President Joe Biden grew up in the world of liberal anti-communism, which stretched from the end of World War II to the early stages of the Vietnam War. We should not be surprised that he has turned back to that moment, and to that language, at a time when democracy once again seems threatened by authoritarianism. "The triumph of democracy and liberalism over fascism and autocracy created the free world," Biden wrote earlier this year in an essay in Foreign Affairs laying out his worldview. "But this contest does not just define our past. It will define our future, as well."
Is that really true? In 1950, the Soviet Union menaced the West both as a military and an ideological force. Today, neither China nor Russia poses anything like an existential threat to the U.S. or the West. Yet democracy is being eaten away from inside by nationalism, by religious extremism, by corruption. India, Turkey and Brazil, democratic success stories for all their shortcomings only a decade ago, are now sliding toward autocracy, imprisoning critics and marginalizing minorities. Far-right parties have been gathering strength in Western Europe over the last decade, and increasingly so since the 2015 refugee crisis. No fully established democracy has surrendered its norms more rapidly than the United States, which over the last decade has fallen from 22nd to 33rd in Freedom House's annual Freedom in the World index. In November, 48% of Americans voted for an incumbent president who had spent four years demonstrating his contempt for those norms. The crisis, in short, is both domestic and global.

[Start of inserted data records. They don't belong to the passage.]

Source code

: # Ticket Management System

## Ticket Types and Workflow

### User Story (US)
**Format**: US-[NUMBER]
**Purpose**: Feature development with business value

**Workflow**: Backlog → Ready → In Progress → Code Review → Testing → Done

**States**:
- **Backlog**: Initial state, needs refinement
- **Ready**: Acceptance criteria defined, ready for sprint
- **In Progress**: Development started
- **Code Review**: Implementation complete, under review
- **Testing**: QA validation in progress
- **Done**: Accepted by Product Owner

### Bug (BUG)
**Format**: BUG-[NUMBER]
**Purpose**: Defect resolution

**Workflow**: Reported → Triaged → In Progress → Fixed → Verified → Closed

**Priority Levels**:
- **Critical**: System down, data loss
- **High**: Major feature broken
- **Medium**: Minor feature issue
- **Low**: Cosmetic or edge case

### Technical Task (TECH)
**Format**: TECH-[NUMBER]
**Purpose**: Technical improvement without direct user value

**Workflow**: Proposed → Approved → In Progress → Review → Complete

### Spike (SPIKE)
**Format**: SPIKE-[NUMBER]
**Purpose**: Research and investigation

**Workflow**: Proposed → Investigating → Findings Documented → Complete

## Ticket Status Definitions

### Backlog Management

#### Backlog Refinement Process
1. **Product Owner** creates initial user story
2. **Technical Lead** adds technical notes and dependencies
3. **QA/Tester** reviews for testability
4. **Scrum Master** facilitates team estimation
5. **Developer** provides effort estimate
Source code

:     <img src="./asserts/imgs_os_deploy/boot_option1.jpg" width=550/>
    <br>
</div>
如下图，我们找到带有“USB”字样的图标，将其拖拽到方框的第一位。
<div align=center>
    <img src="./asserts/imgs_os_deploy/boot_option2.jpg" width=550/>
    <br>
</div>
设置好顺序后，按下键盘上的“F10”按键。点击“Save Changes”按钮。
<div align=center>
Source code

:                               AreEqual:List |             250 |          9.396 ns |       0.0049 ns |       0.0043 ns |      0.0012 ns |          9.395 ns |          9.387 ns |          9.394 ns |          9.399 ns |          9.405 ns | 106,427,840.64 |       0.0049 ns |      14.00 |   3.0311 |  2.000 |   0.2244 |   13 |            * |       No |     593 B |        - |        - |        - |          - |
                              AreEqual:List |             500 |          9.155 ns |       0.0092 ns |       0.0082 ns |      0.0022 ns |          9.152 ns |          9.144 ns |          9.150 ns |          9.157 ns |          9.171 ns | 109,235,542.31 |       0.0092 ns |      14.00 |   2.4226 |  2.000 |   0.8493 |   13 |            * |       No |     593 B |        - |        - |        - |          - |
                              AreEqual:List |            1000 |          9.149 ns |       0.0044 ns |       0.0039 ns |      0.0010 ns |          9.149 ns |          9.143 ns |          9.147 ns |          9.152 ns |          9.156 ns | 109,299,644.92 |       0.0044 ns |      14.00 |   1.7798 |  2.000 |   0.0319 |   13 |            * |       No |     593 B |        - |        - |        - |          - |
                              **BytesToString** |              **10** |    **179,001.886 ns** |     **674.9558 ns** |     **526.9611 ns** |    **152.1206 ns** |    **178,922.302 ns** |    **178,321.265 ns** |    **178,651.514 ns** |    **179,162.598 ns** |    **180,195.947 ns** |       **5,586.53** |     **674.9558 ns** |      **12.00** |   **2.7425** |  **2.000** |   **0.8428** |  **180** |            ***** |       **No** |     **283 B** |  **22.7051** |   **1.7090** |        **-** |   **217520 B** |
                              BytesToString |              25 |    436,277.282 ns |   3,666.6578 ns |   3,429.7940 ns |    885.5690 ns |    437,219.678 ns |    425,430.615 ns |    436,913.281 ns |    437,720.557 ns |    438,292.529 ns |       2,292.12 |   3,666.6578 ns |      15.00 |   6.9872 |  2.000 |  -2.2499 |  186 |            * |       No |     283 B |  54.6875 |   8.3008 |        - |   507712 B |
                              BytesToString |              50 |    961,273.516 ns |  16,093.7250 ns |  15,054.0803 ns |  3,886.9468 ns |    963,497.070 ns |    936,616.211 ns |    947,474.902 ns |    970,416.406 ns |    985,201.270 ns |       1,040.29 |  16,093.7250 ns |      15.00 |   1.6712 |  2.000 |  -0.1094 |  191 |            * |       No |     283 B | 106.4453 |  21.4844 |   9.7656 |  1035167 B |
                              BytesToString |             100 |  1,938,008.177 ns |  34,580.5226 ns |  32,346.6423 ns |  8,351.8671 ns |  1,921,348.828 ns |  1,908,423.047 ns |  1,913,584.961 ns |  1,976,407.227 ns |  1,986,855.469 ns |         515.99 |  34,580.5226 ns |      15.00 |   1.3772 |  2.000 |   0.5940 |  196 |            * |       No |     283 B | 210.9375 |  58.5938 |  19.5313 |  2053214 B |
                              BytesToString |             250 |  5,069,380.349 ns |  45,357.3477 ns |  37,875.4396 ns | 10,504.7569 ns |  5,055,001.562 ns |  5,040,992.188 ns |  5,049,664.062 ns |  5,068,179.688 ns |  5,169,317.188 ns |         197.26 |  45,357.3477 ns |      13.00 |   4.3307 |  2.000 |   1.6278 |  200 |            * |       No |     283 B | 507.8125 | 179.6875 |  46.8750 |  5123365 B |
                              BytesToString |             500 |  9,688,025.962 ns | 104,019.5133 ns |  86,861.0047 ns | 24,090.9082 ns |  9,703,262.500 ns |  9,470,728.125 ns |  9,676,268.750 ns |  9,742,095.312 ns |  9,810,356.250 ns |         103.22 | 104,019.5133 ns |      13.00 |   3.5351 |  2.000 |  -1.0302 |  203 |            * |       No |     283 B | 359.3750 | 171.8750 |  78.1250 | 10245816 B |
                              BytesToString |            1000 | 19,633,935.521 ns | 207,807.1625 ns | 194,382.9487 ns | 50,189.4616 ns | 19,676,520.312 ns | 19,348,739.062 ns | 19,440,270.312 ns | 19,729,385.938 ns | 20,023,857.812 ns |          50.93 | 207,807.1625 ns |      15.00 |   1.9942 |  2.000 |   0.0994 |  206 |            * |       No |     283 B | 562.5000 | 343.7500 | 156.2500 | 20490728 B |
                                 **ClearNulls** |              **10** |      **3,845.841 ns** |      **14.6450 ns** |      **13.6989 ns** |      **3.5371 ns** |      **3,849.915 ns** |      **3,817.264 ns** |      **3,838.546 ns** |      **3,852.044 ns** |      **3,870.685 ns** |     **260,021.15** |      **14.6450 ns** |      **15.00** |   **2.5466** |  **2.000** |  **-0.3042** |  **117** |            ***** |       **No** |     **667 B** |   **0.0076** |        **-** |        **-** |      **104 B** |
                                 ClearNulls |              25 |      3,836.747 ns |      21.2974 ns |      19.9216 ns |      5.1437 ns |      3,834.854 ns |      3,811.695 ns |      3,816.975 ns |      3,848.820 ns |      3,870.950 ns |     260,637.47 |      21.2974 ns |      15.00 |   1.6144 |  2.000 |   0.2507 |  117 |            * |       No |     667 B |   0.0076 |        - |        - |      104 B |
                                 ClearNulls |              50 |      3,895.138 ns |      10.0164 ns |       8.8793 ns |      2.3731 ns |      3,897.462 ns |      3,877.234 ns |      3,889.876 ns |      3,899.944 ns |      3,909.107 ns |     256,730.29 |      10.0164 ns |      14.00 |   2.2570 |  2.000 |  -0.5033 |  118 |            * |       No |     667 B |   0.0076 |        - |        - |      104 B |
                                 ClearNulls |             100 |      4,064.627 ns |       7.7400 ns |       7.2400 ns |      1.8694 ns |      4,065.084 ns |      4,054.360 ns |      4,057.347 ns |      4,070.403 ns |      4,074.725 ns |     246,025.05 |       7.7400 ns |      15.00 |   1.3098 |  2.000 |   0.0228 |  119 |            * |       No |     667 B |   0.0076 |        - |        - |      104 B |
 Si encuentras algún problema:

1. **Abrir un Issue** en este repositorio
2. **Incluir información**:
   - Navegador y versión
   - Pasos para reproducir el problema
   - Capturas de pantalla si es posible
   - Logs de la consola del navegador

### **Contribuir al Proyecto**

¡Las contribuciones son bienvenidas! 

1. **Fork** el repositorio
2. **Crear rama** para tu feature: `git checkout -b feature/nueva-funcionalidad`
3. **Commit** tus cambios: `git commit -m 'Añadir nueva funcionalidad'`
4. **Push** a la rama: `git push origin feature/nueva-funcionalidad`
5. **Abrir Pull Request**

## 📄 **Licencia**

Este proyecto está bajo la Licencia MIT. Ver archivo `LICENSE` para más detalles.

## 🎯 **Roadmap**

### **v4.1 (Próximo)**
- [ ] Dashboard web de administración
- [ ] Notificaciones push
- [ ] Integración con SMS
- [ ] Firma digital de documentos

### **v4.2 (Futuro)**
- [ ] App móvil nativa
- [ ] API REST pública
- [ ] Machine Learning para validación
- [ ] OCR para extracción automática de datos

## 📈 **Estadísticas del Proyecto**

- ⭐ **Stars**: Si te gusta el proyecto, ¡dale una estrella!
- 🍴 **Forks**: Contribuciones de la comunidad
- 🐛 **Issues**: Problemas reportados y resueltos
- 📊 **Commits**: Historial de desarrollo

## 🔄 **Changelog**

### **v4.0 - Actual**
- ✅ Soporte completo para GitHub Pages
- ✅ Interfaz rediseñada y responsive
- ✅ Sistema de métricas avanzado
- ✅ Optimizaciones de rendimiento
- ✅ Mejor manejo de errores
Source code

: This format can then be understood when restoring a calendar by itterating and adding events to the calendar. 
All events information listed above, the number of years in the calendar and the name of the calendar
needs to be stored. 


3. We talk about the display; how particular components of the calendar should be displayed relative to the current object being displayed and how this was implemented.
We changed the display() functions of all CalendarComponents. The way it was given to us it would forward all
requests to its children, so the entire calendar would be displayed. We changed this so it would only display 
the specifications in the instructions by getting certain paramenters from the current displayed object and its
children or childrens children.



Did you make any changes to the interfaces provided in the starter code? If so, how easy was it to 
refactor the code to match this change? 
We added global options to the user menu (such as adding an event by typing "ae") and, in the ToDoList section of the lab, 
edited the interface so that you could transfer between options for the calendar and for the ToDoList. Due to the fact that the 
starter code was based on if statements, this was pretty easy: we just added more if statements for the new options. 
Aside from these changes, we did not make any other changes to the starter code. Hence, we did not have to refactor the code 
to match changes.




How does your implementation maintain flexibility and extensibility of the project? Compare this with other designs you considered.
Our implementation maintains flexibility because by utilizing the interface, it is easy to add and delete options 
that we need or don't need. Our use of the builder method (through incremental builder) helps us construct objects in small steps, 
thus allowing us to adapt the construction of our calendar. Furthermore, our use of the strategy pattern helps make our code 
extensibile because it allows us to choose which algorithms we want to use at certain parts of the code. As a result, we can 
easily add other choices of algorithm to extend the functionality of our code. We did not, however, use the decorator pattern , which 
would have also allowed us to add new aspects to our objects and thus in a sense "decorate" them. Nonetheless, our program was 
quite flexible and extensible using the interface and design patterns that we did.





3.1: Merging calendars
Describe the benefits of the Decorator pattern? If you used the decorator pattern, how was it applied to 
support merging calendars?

It is true that the U.S. plays a less central role in the world today than it did 70 years ago. Over the last four years, the world's democracies, whether in the West or in East Asia, have stopped looking to America for leadership. Europe has weathered a succession of grave crises with virtually no help from us. Yet we have negative proof of American influence in the way that illiberal leaders in Hungary and Poland, and nationalist figures elsewhere, have pointed to the U.S. as proof that they represent the wave of the future. Trumpism has been a disaster for beleaguered figures like President Emmanuel Macron of France and Chancellor Angela Merkel in Germany. You do not have to be intoxicated with "American exceptionalism" to believe that the U.S. needs to take a leadership role on restoring democracy.
"Lead" need not be a euphemism for "dominate." Though we think of the Cold War as a series of military and diplomatic crises, liberals like Humphrey always understood it as a battle of ideas — a struggle over "the fundamental issue of man's right to freedom," as he put it when introducing civil rights legislation once again in 1958. The Marshall Plan as well as later food aid programs constituted acts of global leadership. But so, too, was civil rights, which liberals regarded as the ultimate demonstration project for the moral capacities of democracy. "If we wish to inspire the peoples of the world whose freedom is in jeopardy," President Harry Truman said in his historic 1948 message to Congress proposing laws banning employment discrimination and lynching as well as segregation in interstate transport, "we must correct the remaining imperfections in our practice of democracy."
Though preoccupied with the Soviet threat, the Cold War liberals regarded domestic policy as the hammer with which they could forge a democratic world order. Now our situation is reversed. At a moment when the coronavirus pandemic has ravaged the economy and killed 400,000 people and counting, foreign policy feels like an afterthought; yet our failures at home contribute to democratic erosion abroad. To take only the most obvious and shameful example, the haplessness of President Donald Trump's response to the pandemic — and, if somewhat less egregiously, that of other Western nations — stands in glaring contrast to China's success in both reducing deaths and restoring economic growth. Asian democracies, including Taiwan and Japan, have done just as well, but it is China, right now, whose demonstration project looks most powerful. Trump's canting about "the China virus" and his bluster over China's (genuinely unfair) trading practices only accentuate America's weak position at a time when China is aggressively promoting its model of autocratic capitalism through trade, investment and cultural diplomacy.
A politics of democratic renewal would once again bind together domestic and foreign affairs. Biden has in fact argued that such a policy must begin with a reassertion of moral principle at home by banning torture and ending the gross mistreatment of migrants at our borders. Only then, having restored at least a measure of legitimacy, would Biden seek to revitalize the tattered global order by convening what he calls a "summit of democracy" in order to build a unified response to both autocratic states and backsliding democracies.